How to Survive the Winter in Sweden
A handy guide
It is difficult, but not impossible. Sure, it is cold. Days are short. It can get lonely, especially if you are, like me, in a faraway region where there are no pubs, no bars, nor any kind of social life, or if you don’t practice any winter activity and don’t like much to be outside in the cold.

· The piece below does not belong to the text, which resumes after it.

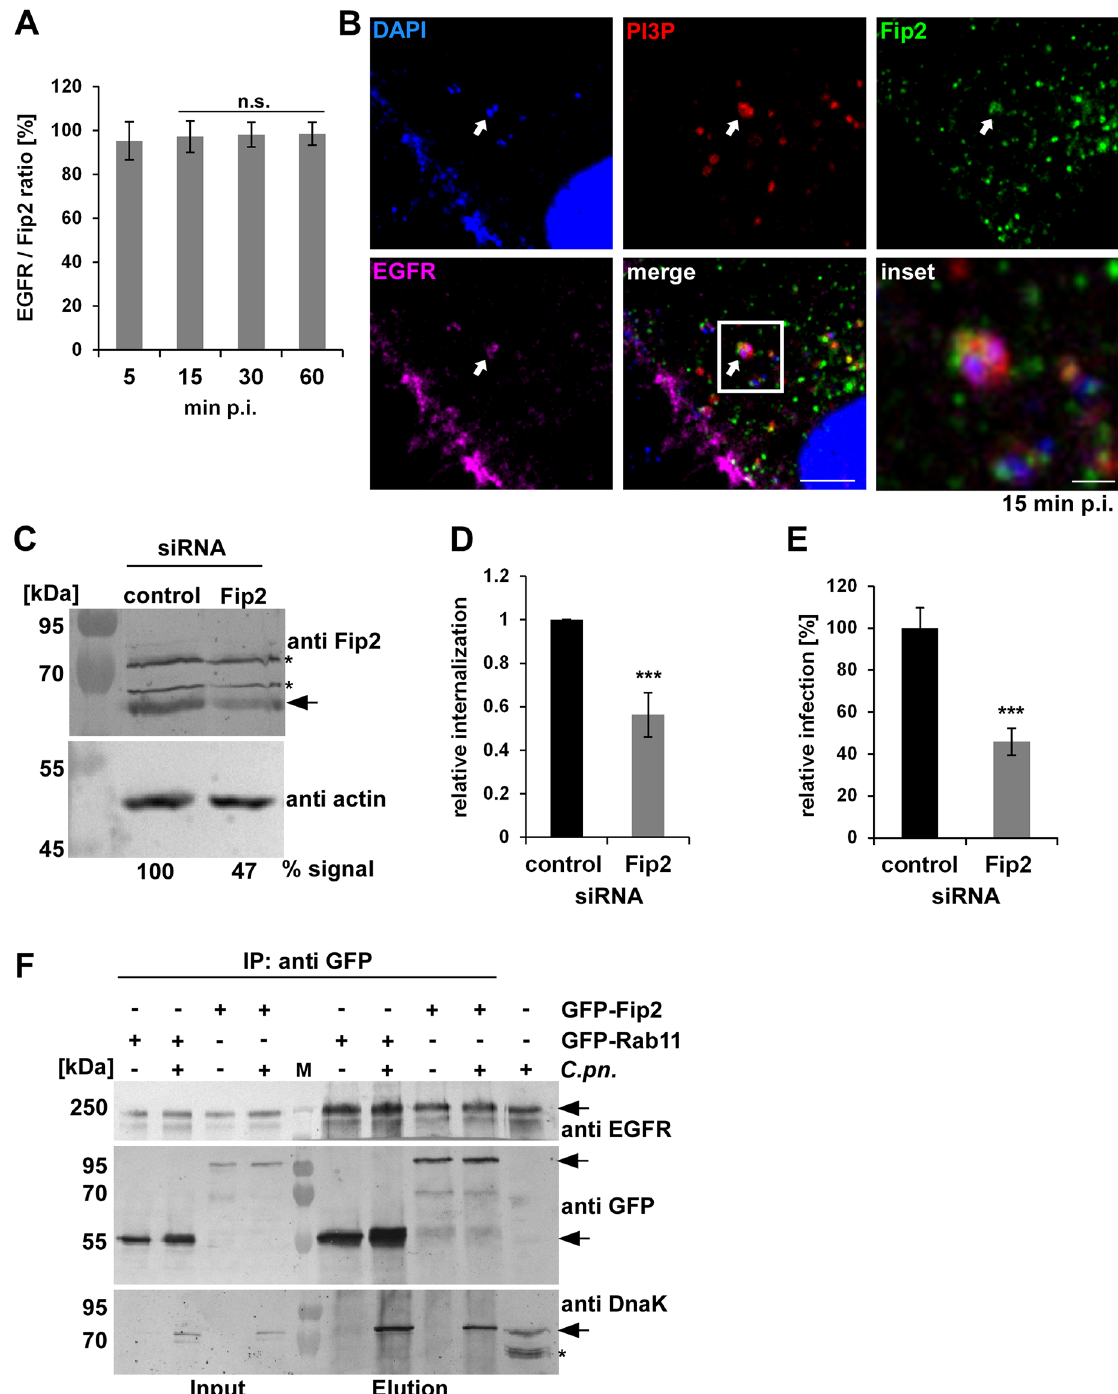
Fig 4. The Rab11/Rab14 adaptor Fip2 is recruited to early C . pneumoniae inclusions. (A) Quantificationof colocalization of Fip2 and EGFR with chlamydial EBs at 5–60 min p.i. in cells transiently transfected with GFP-Fip2 (n = 3). (B) Confocal images of colocalization of EBs (stainedby DAPI) with GFP-Fip2, PI3P and EGFR (visualizedby mCherry-FYVE and anti EGFR and anti- rabbit Alexa647,respectively) at 15 min p.i. White arrows indicatecolocalization, the white box marks the area enlargedin the inset. Bar 10 μ m. Bar in inset 1 μ m. (C) Immunoblotanalysisof cells transiently transfected for 72 h with control or Fip2 siRNA. Samples were lysed in phospho-Lysis buffer, subjectedto SDS/PAGE and probedwith antibodiesagainstFip2 to monitor knockdown; β -actin served as the loadingcontrol. The pixel intensity of bands was analyzedwith ImageJ. The arrow marks the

So here are a few rules that I made for myself during this period and that may be helpful for you too:
1. Seize the day
Profit from the short days by going outside every day, or at least staying next to a large window and using daylight. Days are very short, sun rises late in the morning and goes very soon in the afternoon, so you have about 5 hours of daytime, it is important to be outside or seeing light at least a little bit every day. Too much darkness generates depression and lack of Vitamin D. I made a rule to try to stay away from the computer when there is sun outside (but I don’t always obey this rule, it’s true).
2. Dress for the cold
Get a good hat that covers your ears, impermeable gloves that won’t get wet in the snow, sturdy but comfortable shoes, and a warm coat. Those are the most important. Then use several layers of clothing below the coat, and too pairs of socks if you need, too. After a while, you’ll get more used to the cold, your body adapts.
3. Do not fear “Omicron” (or whatever is the latest variant)
Look, I know there’s a disease, but people are paranoid thanks to the media and the governments terrorizing their own population. Be careful, but there is no need to live in constant fear. Diseases have always existed and always will exist, but most cases are not fatal. Not even cancer is 100% fatal. Omicron is a million times less fatal than cancer. Here where I am, it is far more likely that I can die by slipping on the ice and hitting my head than from “Omicron”. In fact just yesterday I slipped and fell and my knee is still hurting. It’s not very serious, but it’s more than “Omicron”, so far, ever did to me.
Walk, bike, skate. Lift weights. I don’t know. Any kind of activity, indoors or outdoors, is good for you. Try new things: in the next days, I will try ice skating with nordic ice skates, over a frozen lake, which I have never tried before, and hopefully I will survive.
5. Eat Swedish food
Again, the rule here is not to be afraid of trying new things. Smörgåstårta? Raggmunk? Köttbullar? Toast Skagen? Surströmming? Gubbröra? Ärtsoppa? Kaka? Some of the names may sound funny, but the food is nothing to laugh at. Swedes are good at preparing delicious comfort food that is especially tasty in winter. Enjoy!